After a contentious and hectic election, former VP candidate Paul Ryan is returning to work in Congress, and admitted in his first round of post-election interviews that he’s “tired” of presidential politics.
The veep candidate also shared his opinions regarding why the GOP lost the 2012 election, saying that President Obama managed to turn out his base better than his own party. Ryan admitted that he is “disappointed” with the GOP’s loss, saying that it’s “pretty sad,” that Mitt Romney wasn’t able to secure the presidency. Still, Ryan believes that the 2012 election wasn’t a mandate for President Obama as much as it was a mandate for bipartisanship and compromise.
“We need to start talking to our colleagues to find common ground,” Ryan told WISC-TV. He also told the Milwaukee Journal Sentinel that “divided government didn’t work in the last two years. We’re going to have to find a way to make it work in the next two years, because these fiscal issues are getting worse, not better, because of time.”
“I don’t think we lost it on those budget issues, especially Medicare,” Ryan opined. He also stressed his bipartisan motives, acknowledging that his plan for spending and deficit reduction won’t pass on its current merits. “We’re not going to be able to fix this country’s fiscal problems along the way I thought we should have,” he said.
Ryan will return to what is perhaps his most crucial role within Congress: His seat at the head of the House Budget Committee. There, he will play a key role in talks meant to solve the problem of the coming “fiscal cliff,” and hopes that Democrats and Republicans can compromise on a solution.

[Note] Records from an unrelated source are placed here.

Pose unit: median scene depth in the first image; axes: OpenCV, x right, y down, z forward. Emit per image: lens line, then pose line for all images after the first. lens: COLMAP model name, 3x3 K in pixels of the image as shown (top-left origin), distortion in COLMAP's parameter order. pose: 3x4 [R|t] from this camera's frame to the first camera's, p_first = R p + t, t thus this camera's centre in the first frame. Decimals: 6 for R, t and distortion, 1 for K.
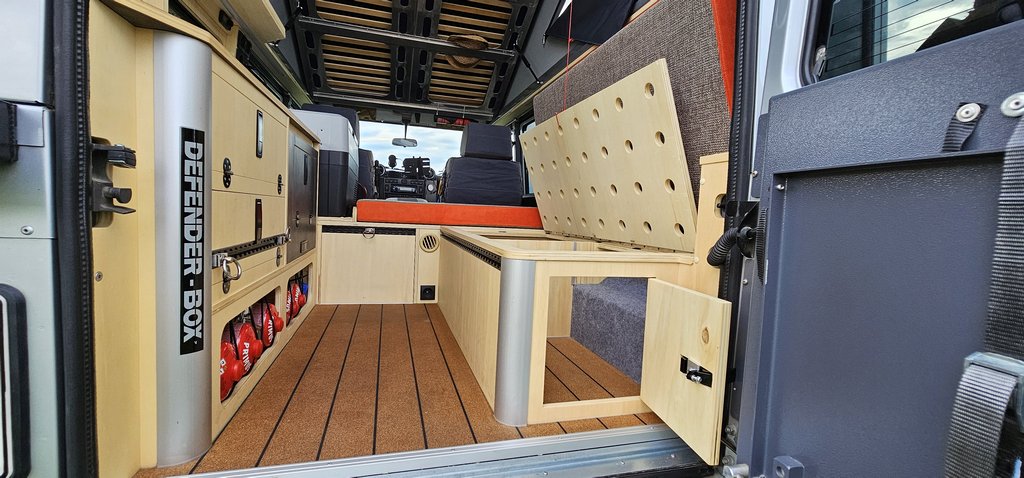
lens RADIAL K [[418.8, 0, 511.1], [0, 418.8, 241.9], [0, 0, 1]] dist [-0.005451, 0.002766]
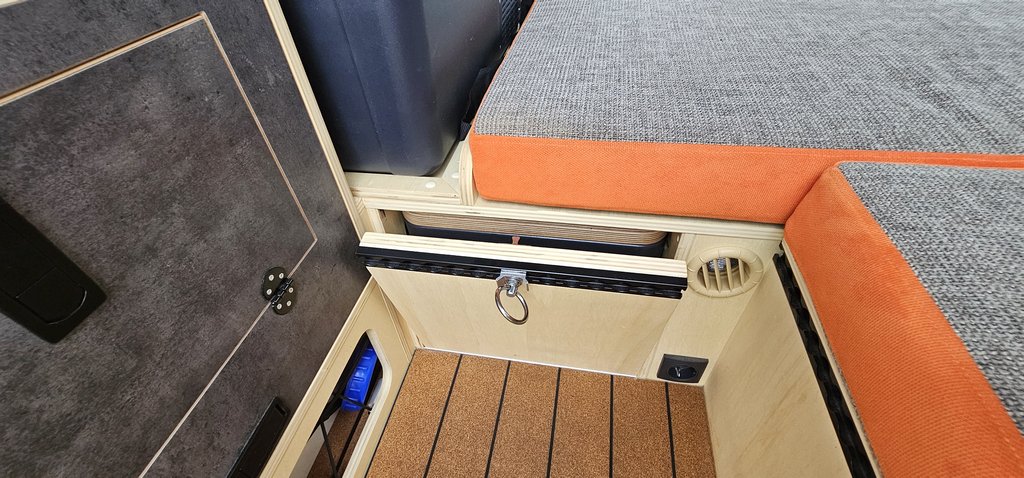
lens RADIAL K [[418.8, 0, 513.4], [0, 418.8, 236.7], [0, 0, 1]] dist [-0.005451, 0.002766]
pose [[0.891280, 0.238683, -0.385553, -0.214679], [0.058260, 0.782934, 0.619370, -0.196129], [0.449696, -0.574495, 0.683908, 0.750669]]
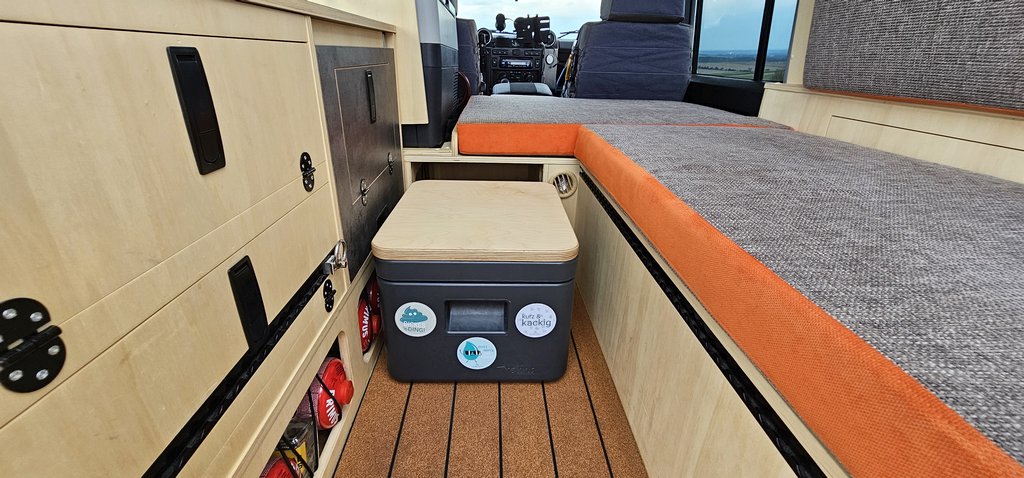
lens RADIAL K [[418.8, 0, 511.0], [0, 418.8, 241.8], [0, 0, 1]] dist [-0.005451, 0.002766]
pose [[0.970193, 0.074637, -0.230554, -0.112694], [0.007076, 0.942258, 0.334812, -0.133893], [0.242231, -0.326464, 0.913644, 0.336362]]
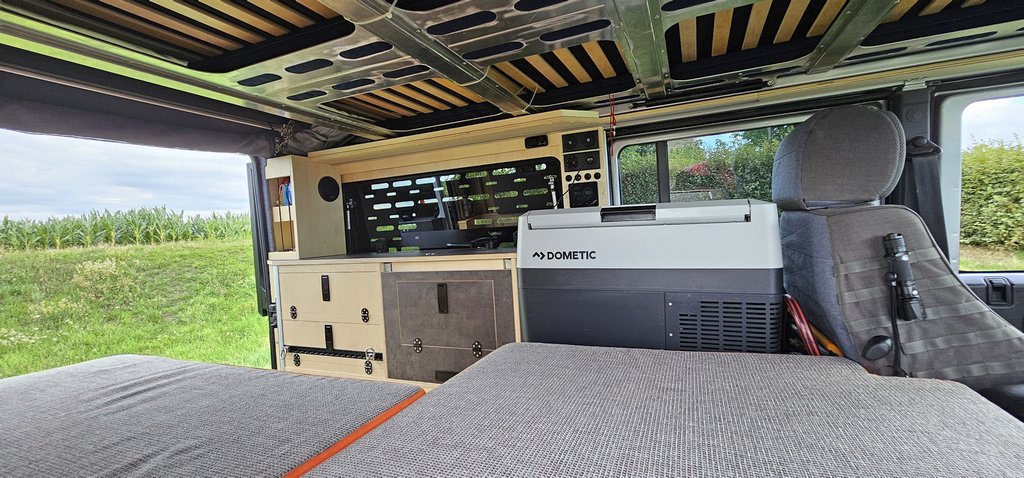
lens RADIAL K [[418.8, 0, 509.4], [0, 418.8, 239.9], [0, 0, 1]] dist [-0.005451, 0.002766]
pose [[-0.642430, 0.002413, -0.766341, 0.115740], [-0.025042, 0.999395, 0.024140, -0.255782], [0.765935, 0.034699, -0.641981, 1.321856]]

“Yes, you can increase revenues without having to raise tax rates. Our fear is that if you raise tax rates you hurt economic growth. You hurt small businesses. So through tax reform you can get higher revenues without damaging the economy. We think that’s the better way to go,” Ryan said, adding:
“In order to get things done, in order to reach common ground, both sides need to put out, not just rhetoric, but specific ideas on the table. Then you negotiate. We’re hopeful that the president will begin to show some leadership on this and some other issues so that we can begin to get common ground.”
On his loss, Ryan commented: “It’s bittersweet. The sweet part is I’m back home on the block I grew up on, with my friends and family,” he said in an interview with the Wisconsin State Journal. “The bitter part is we lost a major presidential election at a critical time.”
Will Ryan himself make a run for the presidency in 2016? “I think everybody’s tired of talking about presidential politics, I am,” he said.